Prof Ji Zhou is Head of Data Sciences at Niab,  his latest published paper explains how LiDAR has been used to provide large-scale 3D crop phenotyping in the field.
He says: “The lack of high-quality phenotypic data has prevented researchers and breeders from fully exploiting available genomic resources and this has become a major bottleneck.  To address this Niab has developed the CropQuant-3D technology to provide an in-field solution for large-scale crop phenotyping for breeding, agronomic services and agricultural production.

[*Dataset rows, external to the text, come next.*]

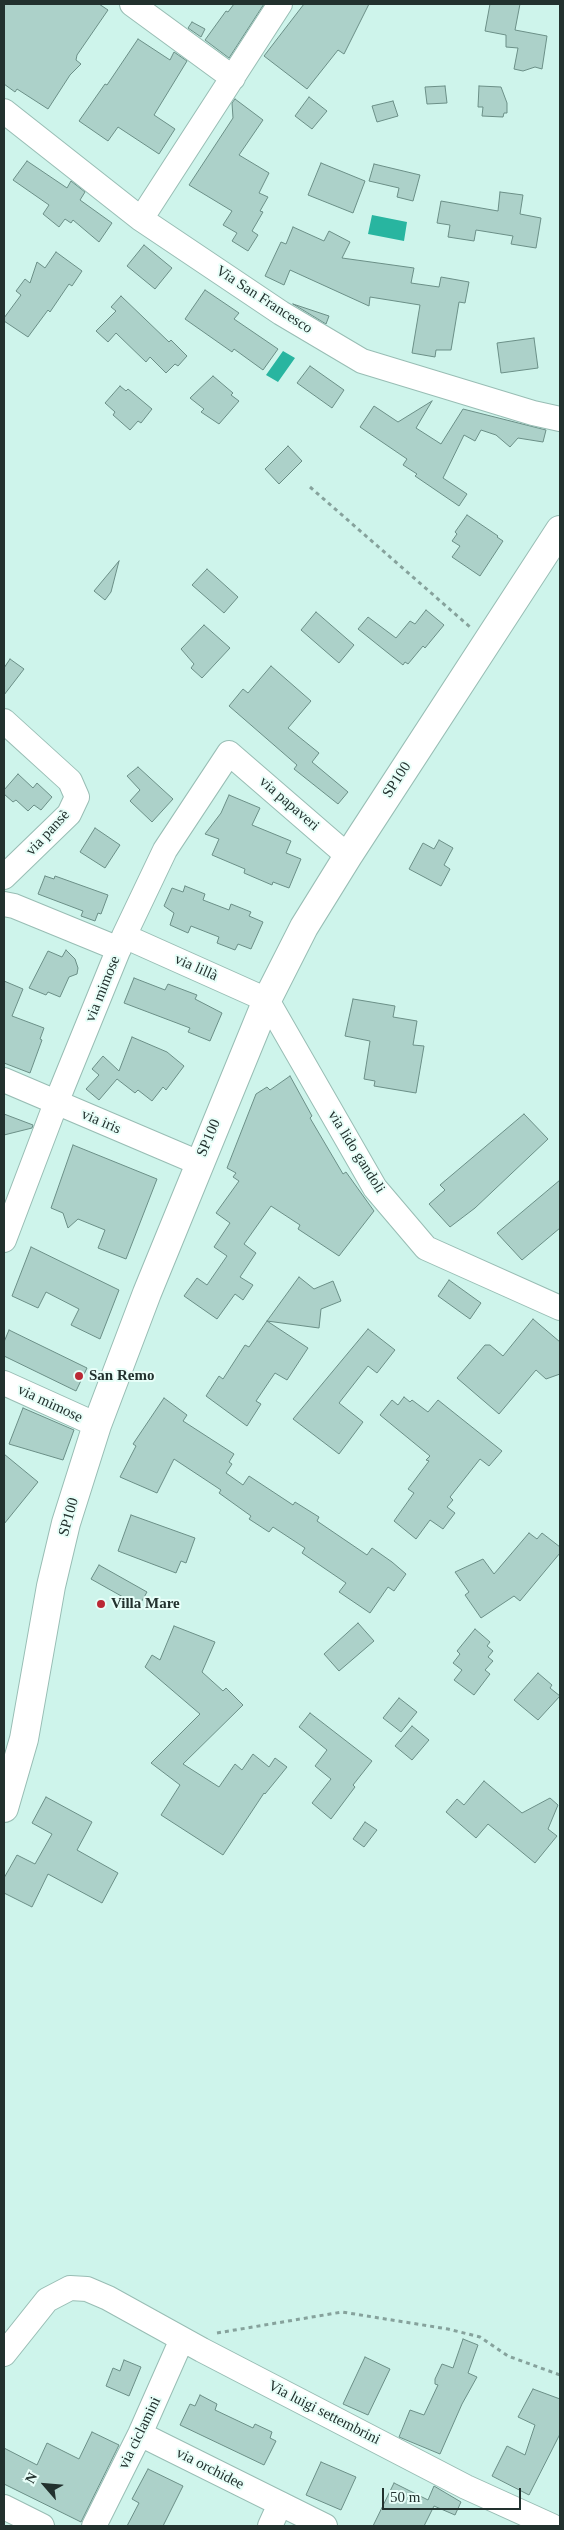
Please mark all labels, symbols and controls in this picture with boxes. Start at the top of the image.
street label: Via San Francesco [212,262,316,338]
street label: SP100 [379,759,415,801]
street label: via papaveri [255,773,323,835]
street label: via pansè [22,806,74,860]
street label: via lillà [172,951,220,985]
street label: via mimose [82,953,124,1025]
street label: via iris [79,1106,123,1138]
street label: via lido gandoli [323,1107,389,1197]
street label: SP100 [193,1116,225,1160]
place label: San Remo [89,1367,154,1385]
marker: San Remo [73,1370,85,1382]
street label: via mimose [15,1381,85,1427]
street label: SP100 [55,1496,83,1538]
place label: Villa Mare [111,1595,180,1613]
marker: Villa Mare [95,1598,107,1610]
street label: Via luigi settembrini [265,2377,383,2449]
street label: via ciclamini [115,2394,165,2472]
street label: via orchidee [173,2444,247,2494]
north arrow [20,2460,70,2510]
text: N [22,2470,40,2486]
scale bar [384,2478,523,2510]
text: 50 m [390,2489,420,2505]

“We utilised a backpack LiDAR device to overcome limitations in mobility and scalability possessed by other phenotyping platforms and performed large-scale phenotypic analysis to characterise key agronomic traits such as crop height, canopy development and 3D canopy structural changes in response to different nitrogen (N) treatments for wheat field trials, which are imperative to yield- and development-related crop monitoring.”
The LiDAR device carried in the backpack obtained hundreds of millions of 3D data points from wheat in field trials.  The CropQuant-3D platform provided automated 3D trait analysis revealing the relationship between key agronomic traits with the yield and N responses.
Additionally, the CropQuant-3D platform could also provide a unified analysis pipeline to analyse 3D point clouds obtained by different sources – such as drones and gantry-based LiDAR sensors –  demonstrating its great potential in large-scale field phenotyping and open-source trait analysis.
This work has been published by one of the top plant research journals, Plant Physiology in its breakthrough technology column, entitled “Large-scale field phenotyping using backpack LiDAR and CropQuant-3D to measure structural variation in wheat”.